"“Public sentiment is everything. With public sentiment, nothing can fail; without it, nothing can succeed.”
In "The Second Amendment: A History", Michael Waldman quotes that statement from Abraham Lincoln by way of explaining that judges, even Supreme Court justices, are not much different from politicians when it comes to public opinion: It informs, even where it does not direct, their actions and decisions.
The Supreme Court only got around to affirming the individual’s right to gun ownership in 2008—by then the court’s decision in District of Columbia v.

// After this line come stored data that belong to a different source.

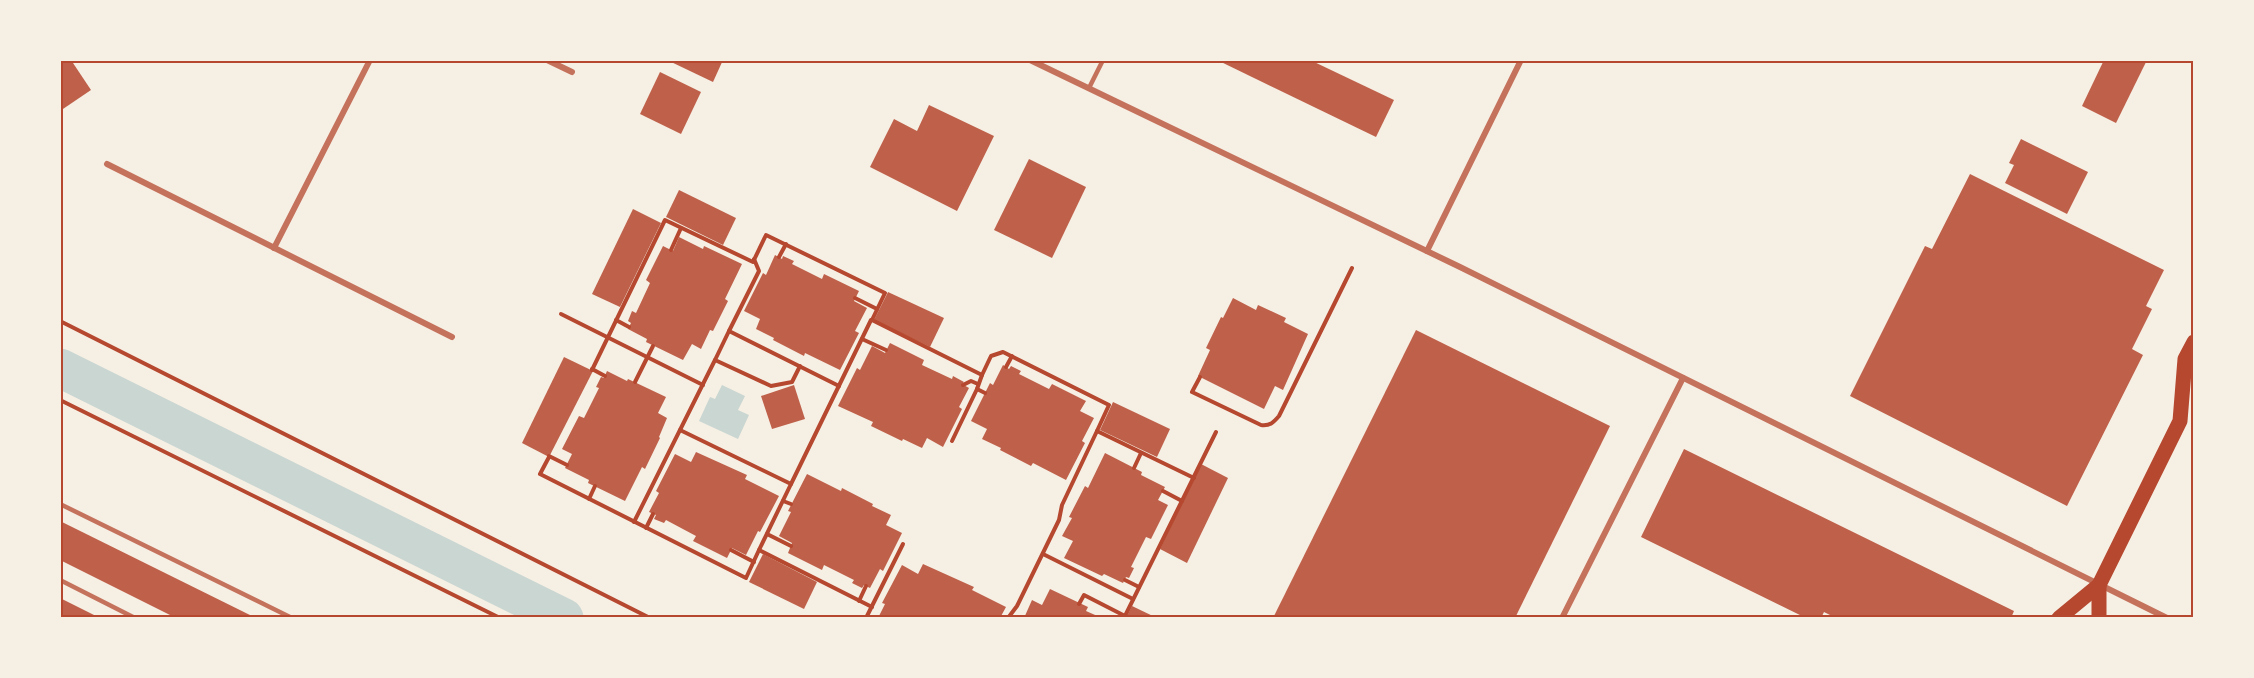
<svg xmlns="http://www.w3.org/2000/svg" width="2254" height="678" font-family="Overpass,sans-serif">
  <rect width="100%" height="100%" fill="#f6efe4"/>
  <path fill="#c9d6d2" d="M 722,385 L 745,396 L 738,410 L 749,415 L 738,439 L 699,421 L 710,397 L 715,399 Z"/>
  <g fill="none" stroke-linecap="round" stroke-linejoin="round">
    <path stroke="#c9d6d2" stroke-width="39" d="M 60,368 L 564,618"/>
  </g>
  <g fill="#bf614a">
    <path d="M 60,60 L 71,60 L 91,90 L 60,111 Z"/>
    <path d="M 667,60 L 723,60 L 713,82 Z"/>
    <path d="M 1217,60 L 1310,60 L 1394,100 L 1376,137 Z"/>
    <path d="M 2104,60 L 2147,60 L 2116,123 L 2082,106 Z"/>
    <path d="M 660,72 L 701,92 L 681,134 L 640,114 Z"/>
    <path d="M 929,105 L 994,136 L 957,211 L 870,167 L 894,119 L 917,131 Z"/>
    <path d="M 2021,139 L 2088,172 L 2067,214 L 2005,183 L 2014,165 L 2009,163 Z"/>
    <path d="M 1029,159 L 1086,187 L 1052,258 L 994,230 Z"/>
    <path d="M 1970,174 L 2164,270 L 2146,306 L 2152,309 L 2132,349 L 2143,355 L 2067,506 L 1850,396 L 1925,246 L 1932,249 Z"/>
    <path d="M 679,190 L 736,218 L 723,245 L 666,217 Z"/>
    <path d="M 633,209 L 661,223 L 620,307 L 592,294 Z"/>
    <path d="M 679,237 L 703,249 L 704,246 L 742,264 L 725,299 L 728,301 L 713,331 L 710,330 L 701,349 L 692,344 L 683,360 L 646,342 L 647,339 L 628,329 L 631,323 L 628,321 L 632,311 L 636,313 L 650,283 L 646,280 L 663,246 L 673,251 Z"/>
    <path d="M 775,255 L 782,259 L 783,256 L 794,261 L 792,264 L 822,279 L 824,274 L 859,291 L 854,301 L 867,308 L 855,331 L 859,333 L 840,370 L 805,353 L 804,356 L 773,340 L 774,338 L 756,329 L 760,319 L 744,311 L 763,273 L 766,275 Z"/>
    <path d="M 888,292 L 944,318 L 930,347 L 874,320 Z"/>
    <path d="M 1233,298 L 1256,310 L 1258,305 L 1286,318 L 1284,322 L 1308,334 L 1283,390 L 1275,386 L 1264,409 L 1198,376 L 1210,350 L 1206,348 L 1221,317 L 1223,318 Z"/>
    <path d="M 1416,330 L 1610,426 L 1515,618 L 1273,618 Z"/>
    <path d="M 890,343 L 924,360 L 922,365 L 952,379 L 953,376 L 964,382 L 962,384 L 969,388 L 959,407 L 962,409 L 943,447 L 927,438 L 922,448 L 903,439 L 902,441 L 871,426 L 873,422 L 838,406 L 857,368 L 860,370 L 872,346 L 885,353 Z"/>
    <path d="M 564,357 L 593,371 L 549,457 L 522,443 Z"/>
    <path d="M 1003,365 L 1009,369 L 1011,366 L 1021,371 L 1019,374 L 1049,389 L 1052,384 L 1086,401 L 1080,411 L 1094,418 L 1082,441 L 1085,443 L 1066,480 L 1033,463 L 1031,466 L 1000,450 L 1001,448 L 982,439 L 987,429 L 971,421 L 990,383 L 993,385 Z"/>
    <path d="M 607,371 L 627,381 L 628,379 L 666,397 L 658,413 L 667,418 L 659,437 L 660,438 L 645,469 L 642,467 L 625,501 L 588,483 L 589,480 L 565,468 L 572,454 L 562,449 L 579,416 L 584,418 L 599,388 L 596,387 L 601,377 L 604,378 Z"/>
    <path d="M 794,385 L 805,419 L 772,429 L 761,396 Z"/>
    <path d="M 1113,402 L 1170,429 L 1157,457 L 1100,430 Z"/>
    <path d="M 1684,449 L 2014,611 L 2011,618 L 1829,618 L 1830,615 L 1824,612 L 1821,618 L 1806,618 L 1641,537 Z"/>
    <path d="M 696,452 L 747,475 L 745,479 L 779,496 L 760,532 L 758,531 L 746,555 L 732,548 L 727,558 L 693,541 L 696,536 L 666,520 L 664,523 L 654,519 L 656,515 L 649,512 L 659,493 L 656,491 L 675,454 L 691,462 Z"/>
    <path d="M 1105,453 L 1142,472 L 1141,475 L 1165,487 L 1158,500 L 1168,505 L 1151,539 L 1146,537 L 1131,567 L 1134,568 L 1129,578 L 1126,577 L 1123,583 L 1104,574 L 1102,576 L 1064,558 L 1073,541 L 1062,536 L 1072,518 L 1069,517 L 1085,486 L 1088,488 Z"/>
    <path d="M 1201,464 L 1228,478 L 1187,563 L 1160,549 Z"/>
    <path d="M 807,474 L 841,491 L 842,488 L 873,504 L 872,506 L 891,515 L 886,525 L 902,533 L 883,571 L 880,569 L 870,588 L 864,585 L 862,588 L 852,583 L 854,580 L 824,565 L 822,570 L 788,553 L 792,543 L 779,536 L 791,512 L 788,511 Z"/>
    <path d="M 60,521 L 256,618 L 176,618 L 60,560 Z"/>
    <path d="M 763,554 L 817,582 L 804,609 L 749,582 Z"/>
    <path d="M 923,564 L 974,587 L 972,590 L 1006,607 L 1000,618 L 878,618 L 885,604 L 882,603 L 902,565 L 918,574 Z"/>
    <path d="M 1050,589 L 1088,607 L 1086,611 L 1102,618 L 1024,618 L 1032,600 L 1042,605 Z"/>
    <path d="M 60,598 L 100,618 L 60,618 Z"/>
    <path d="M 1132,606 L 1157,618 L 1126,618 Z"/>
  </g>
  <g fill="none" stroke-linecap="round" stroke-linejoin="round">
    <g stroke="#b5482f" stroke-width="4">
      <path d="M 671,250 L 681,228"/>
      <path d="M 779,257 L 786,244"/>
      <path d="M 754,259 L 759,271 L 729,331 L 839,386"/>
      <path d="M 855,298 L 877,309"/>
      <path d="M 561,314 L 703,385"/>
      <path d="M 616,320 L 629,327"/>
      <path d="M 60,321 L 650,618"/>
      <path d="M 729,331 L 715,360 L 771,386 L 792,382 L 800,366"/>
      <path d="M 862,339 L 886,350"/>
      <path d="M 1006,367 L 1012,356"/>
      <path d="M 592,369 L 605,376"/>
      <path d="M 592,370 L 665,220 L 753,262 L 766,235 L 885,293 L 872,320 L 982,375 L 991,356 L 1003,352 L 1109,405 L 1097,431 L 1194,478"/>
      <path d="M 1200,377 L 1192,392 L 1261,425 C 1270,426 1273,423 1279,416 L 1352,268"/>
      <path d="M 635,382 L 653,346"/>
      <path d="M 963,385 L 971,381 L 978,384"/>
      <path d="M 977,389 L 985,393"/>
      <path d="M 60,400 L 500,618"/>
      <path d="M 680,430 L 791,484 L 759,550"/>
      <path d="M 952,441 L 977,389 L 982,375"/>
      <path d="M 549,456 L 567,465"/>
      <path d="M 549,457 L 540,474 L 746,578 L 759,550 L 872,607"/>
      <path d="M 1134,468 L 1141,453"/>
      <path d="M 791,484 L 871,320"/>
      <path d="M 1163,491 L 1182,501"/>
      <path d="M 589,499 L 595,486"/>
      <path d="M 783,501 L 791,504"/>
      <path d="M 634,522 L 715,360"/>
      <path d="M 646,528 L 653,514"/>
      <path d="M 767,534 L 791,546"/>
      <path d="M 731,550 L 754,562"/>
      <path d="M 1043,554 L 1133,599"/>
      <path d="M 1125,580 L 1139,587"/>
      <path d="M 859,601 L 866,586"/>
      <path d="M 1079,604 L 1084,595 L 1125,616"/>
      <path d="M 866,618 L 903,544"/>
      <path d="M 1008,618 L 1017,606 L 1059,520 L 1062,505 L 1097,431"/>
      <path d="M 1124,618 L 1216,432"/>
    </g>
    <g stroke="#c5725c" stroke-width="4.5">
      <path d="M 1089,88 L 1103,60"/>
      <path d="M 60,504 L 292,618"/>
      <path d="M 60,580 L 135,618"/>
    </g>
    <g stroke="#c5725c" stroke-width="6">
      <path d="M 547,60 L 572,72"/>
      <path d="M 1030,60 L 1460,267 L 2167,618"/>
      <path d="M 107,164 L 452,337"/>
      <path d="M 274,248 L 370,60"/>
      <path d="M 1427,251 L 1521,60"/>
      <path d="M 1562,618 L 1683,378"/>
    </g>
    <g stroke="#b5482f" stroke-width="15">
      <path d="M 2099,585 L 2099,618"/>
      <path d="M 2059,618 L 2099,585 L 2180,421 L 2185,359 L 2194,342"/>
    </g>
  </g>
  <rect width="2254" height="678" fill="none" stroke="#f6efe4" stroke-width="123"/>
  <rect x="62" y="62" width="2130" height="554" fill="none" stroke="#b5482f" stroke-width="2"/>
</svg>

Heller was more or less in line with public opinion, which itself had changed markedly over time, thanks largely to a two-pronged propaganda blitz by the National Rifle Association and the equally vociferous arguments of conservative legal "scholars".
In 1959, a Gallup poll reported that 60 percent of Americans favored banning handguns; by 2012, that figure had dropped to 24 percent. Waldman is not cynically suggesting that the Supreme Court is a slave to public opinion. Rather, he is pointing out what should be obvious but is too often ignored: The court does not operate in a vacuum. Our view of the Second Amendment, he writes, “is set at every stage [of the nation’s history], NOT BY A PRISTINE CONSTITUTIONAL TEXT , but by the push-and-pull, the rough-and-tumble of political advocacy and public agitation.”